Weekly Commentary: 05 June 2023 – 11 June 2023
Markets across the Asia-Pacific region are primarily showing a positive trend after U.S. President Joe Biden enacted a law to raise the debt ceiling, thus preventing the United States from failing to meet its financial commitments over the weekend. The debt ceiling bill, a result of bipartisan compromise, was approved in the Senate with a 63-36 vote on Thursday evening, garnering enough support from both sides to surpass the 60-vote requirement to prevent a filibuster. On Wednesday, it cleared the House after approximately 72 hours, with a voting margin of 314–117.
In Japan, the Nikkei 225 index made further gains, outperforming other global indexes for the month of May with a rise of 0.97%, while the Topix index started 1.16% higher. Investors will be closely watching for the Nikkei 225 to reach the 32,644 mark, which would represent its highest level since July 1990.

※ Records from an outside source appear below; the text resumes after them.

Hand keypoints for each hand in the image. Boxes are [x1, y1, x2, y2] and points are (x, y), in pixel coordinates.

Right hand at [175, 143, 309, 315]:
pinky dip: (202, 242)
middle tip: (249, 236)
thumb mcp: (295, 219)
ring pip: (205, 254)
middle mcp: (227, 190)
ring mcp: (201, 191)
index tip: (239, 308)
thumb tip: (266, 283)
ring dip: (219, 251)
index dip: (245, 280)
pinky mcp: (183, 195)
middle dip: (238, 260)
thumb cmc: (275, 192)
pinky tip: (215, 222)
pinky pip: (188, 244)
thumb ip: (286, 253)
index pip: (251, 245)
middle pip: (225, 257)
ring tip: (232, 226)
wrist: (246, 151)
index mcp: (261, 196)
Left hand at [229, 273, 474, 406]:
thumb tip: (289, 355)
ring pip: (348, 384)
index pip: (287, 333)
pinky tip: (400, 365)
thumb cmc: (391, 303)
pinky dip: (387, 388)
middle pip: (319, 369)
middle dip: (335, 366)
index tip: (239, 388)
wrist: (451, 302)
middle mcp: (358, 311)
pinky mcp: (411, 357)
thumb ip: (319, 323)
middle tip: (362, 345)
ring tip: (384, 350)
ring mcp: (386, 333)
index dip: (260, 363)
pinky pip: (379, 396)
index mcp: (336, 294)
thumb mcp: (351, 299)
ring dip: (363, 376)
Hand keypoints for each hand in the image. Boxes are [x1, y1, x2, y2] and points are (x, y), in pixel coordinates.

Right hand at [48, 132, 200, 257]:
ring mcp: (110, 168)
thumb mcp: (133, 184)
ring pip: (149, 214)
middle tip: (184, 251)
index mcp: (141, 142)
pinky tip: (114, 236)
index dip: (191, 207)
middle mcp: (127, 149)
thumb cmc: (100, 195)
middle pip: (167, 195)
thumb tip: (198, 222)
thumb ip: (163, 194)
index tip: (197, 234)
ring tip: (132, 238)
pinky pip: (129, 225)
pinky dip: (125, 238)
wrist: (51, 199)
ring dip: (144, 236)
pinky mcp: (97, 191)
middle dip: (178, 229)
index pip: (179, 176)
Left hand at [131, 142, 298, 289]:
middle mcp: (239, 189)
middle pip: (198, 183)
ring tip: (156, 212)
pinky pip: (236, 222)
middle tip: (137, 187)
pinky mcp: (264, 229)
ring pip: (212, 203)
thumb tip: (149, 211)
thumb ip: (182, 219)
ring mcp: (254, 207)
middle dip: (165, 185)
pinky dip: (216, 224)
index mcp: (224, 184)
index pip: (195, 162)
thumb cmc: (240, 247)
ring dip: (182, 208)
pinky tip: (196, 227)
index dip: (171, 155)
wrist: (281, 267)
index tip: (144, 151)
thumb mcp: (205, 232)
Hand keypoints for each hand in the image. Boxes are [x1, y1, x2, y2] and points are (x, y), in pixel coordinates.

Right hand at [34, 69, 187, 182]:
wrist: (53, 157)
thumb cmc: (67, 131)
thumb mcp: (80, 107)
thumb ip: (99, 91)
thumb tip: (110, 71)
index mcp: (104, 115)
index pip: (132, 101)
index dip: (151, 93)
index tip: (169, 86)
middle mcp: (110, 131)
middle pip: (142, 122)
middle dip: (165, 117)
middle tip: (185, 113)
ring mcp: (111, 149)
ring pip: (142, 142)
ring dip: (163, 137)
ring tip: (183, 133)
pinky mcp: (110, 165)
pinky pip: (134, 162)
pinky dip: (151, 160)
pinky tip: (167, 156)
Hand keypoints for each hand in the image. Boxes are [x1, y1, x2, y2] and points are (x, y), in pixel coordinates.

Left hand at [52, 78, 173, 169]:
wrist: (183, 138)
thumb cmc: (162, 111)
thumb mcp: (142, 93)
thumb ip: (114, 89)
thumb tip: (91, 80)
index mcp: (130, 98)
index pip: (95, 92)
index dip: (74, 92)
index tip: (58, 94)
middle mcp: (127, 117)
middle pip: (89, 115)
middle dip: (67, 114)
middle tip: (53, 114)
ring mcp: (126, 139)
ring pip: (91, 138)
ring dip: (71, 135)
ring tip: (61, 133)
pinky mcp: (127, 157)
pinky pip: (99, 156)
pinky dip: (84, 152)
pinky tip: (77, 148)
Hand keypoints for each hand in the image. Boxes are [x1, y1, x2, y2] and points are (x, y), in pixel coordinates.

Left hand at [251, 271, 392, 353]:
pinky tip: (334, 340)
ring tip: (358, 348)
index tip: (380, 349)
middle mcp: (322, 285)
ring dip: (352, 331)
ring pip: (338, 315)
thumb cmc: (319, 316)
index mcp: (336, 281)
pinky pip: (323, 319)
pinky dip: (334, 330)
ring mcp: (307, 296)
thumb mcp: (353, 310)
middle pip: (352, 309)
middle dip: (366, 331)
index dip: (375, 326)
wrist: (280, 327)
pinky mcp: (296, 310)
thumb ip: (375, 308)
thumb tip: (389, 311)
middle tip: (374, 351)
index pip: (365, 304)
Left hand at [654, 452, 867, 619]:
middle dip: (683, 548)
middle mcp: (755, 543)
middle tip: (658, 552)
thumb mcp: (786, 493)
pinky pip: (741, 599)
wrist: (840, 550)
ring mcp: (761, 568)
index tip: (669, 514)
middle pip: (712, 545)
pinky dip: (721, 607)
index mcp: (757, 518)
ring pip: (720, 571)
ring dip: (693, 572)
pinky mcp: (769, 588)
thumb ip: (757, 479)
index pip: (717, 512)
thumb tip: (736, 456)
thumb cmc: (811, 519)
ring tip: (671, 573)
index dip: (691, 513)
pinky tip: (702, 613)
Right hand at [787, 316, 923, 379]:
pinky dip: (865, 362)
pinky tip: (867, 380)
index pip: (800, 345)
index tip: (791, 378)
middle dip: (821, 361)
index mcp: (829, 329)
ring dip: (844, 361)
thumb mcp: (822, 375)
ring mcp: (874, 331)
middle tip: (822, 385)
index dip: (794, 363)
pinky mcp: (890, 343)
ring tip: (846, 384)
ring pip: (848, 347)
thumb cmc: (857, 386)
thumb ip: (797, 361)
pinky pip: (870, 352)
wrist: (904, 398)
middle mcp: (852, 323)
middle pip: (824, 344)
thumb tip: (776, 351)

The South Korean Kospi index slightly increased by 0.44%, while the Kosdaq index showed a minor decline. The Australian S&P/ASX 200 index was 0.99% higher, with investors keenly awaiting the upcoming central bank rate decision.
Oil futures saw a significant increase following the decision by Saudi Arabia, a leading member of the Organization of the Petroleum Exporting Countries (OPEC), to further reduce oil production by one million barrels per day. Brent crude oil prices increased by 2.35% to $77.94, while West Texas Intermediate oil prices rose by 2.43% to $72.48.

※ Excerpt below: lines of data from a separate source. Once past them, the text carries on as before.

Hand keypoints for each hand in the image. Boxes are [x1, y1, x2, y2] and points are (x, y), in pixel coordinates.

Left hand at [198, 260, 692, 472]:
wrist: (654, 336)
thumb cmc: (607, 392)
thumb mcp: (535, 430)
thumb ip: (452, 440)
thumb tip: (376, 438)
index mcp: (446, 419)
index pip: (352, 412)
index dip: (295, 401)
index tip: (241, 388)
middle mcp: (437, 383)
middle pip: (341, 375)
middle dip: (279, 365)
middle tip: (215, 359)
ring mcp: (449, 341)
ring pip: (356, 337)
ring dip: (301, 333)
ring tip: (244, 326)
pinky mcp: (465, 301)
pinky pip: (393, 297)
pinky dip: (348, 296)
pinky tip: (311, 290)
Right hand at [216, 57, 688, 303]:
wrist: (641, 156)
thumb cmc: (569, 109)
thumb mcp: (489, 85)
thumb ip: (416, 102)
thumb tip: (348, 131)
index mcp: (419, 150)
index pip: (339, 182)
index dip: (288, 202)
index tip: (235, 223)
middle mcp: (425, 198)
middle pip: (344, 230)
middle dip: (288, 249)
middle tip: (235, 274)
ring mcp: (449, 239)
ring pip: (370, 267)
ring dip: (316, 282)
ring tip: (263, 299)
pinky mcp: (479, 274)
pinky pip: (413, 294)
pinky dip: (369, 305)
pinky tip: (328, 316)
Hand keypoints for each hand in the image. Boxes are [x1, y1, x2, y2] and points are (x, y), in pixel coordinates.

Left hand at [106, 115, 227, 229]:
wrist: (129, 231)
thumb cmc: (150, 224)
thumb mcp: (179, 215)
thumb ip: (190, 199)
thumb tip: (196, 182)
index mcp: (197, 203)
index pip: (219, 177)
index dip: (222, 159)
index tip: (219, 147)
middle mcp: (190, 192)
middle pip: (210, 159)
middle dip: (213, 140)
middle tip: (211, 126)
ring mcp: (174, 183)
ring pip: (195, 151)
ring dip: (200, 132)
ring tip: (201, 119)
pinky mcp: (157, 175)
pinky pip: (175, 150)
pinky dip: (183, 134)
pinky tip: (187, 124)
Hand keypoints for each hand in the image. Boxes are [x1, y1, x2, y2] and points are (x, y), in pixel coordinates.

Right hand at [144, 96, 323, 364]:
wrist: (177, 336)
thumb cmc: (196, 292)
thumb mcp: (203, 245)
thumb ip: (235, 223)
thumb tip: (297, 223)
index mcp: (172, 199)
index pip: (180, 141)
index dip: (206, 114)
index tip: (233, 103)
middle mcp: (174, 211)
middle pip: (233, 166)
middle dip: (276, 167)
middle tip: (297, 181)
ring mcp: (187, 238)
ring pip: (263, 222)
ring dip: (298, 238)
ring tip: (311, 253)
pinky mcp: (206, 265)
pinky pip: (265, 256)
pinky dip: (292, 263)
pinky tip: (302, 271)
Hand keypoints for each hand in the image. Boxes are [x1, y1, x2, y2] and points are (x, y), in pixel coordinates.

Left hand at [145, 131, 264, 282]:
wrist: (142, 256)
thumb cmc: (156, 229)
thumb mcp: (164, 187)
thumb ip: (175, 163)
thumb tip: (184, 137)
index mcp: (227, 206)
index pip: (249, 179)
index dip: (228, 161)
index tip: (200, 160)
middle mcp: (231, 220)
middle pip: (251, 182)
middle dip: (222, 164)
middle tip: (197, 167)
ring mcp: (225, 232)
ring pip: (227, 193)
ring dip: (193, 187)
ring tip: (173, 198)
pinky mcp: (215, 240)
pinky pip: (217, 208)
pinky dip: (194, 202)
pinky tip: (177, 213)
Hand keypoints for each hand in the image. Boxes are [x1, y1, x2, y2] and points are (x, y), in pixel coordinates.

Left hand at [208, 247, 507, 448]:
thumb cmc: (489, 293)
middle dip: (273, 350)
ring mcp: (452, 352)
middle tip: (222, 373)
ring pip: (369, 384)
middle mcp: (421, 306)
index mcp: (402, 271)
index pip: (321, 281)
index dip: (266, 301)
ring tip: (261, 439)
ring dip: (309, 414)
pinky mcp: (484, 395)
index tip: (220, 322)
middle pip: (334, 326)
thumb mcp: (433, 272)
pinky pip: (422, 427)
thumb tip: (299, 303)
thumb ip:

In the U.S. on the past Friday, all three primary indices increased by more than 1%. The Dow Jones Industrial Average experienced a substantial leap of 2.12%, marking its best day since January. The S&P 500 saw a growth of 1.45%, and the Nasdaq Composite went up by 1.07%, achieving its highest level since April 2022 during the trading session. As for notable upcoming financial events, the next FOMC meeting is set for June 13-14.
Stock returns were mixed over the week as observed across the following 3 indices, with the Dow Jones Industrial Average (-0.97%), S&P 500 Index (+0.35%), NASDAQ Composite Index (+2.52%). Other key market indices that generated positives returns consist of STI Index (+1.27%) only. 3 S&P 500 sectors registered positive returns last week – Information Technology (+5.12%), Consumer Discretionary (+0.37%) and Communication Services (+1.20%). Main underperformers for the week were from subsectors such as Consumer Staples (-3.21%), Health Care (-2.86%) and Materials (-3.06%). For 2022 as a whole, index returns were negative for the Dow Jones Industrial Average (-8.78%), S&P 500 (-19.44%) and the NASDAQ Composite (-33.10%).
The yield-curve remains inverted as the 10Y-2Y US Treasury spread widened to -0.82%. driven by U.S 2-year and 10-year Treasury yields falling 2bps to 4.54% and falling 8bps to 3.72% respectively. Market sentiment also became more risk-on as the U.S. High Yield (HY) – Investment Grade (IG) credit spread tightened 19 bps to 2.90% while the CBOE Volatility Index (VIX) has fallen 335 bps to 14.60%.
This coming week, there will be an update about China’s inflation status, final GDP revisions from the EU and Japan.
The global REIT market’s return was varied across the numerous benchmarks Thailand Property Fund & REITs Index (-0.19%) and Hang Seng REIT Index (-1.20%) were the notable REITs that generated negative returns over the past week. Closer to home, the iEdge S-REIT Index (+0.03%) and all of its subsectors generated positive weekly returns with Retail (+0.15%), the notable sector that outperformed the rest last week. REITs generally have been affected by decreasing yield spread as interest rates surged and investors price in the possibility of reduced distributions stemming from higher financing costs. However, we do expect inflows to return to the sector given the existing attractive valuations on offer and resilience offered by the REIT asset class in light of the waning global growth outlook.
Globally, REIT is also the best inflation-adjusted asset classes for the past 20 years. US-REIT dividend growth have outpaced annual inflation rate as measured by the Consumer Price Index except in 2002 and 2009 (shortly after the GFC). In Singapore, the iEdge S-REIT Index has returned 4.51% annualized for the past ten years in contrast to the average core inflation rate of 1.51%, and outperforming the STI’s 3.66%.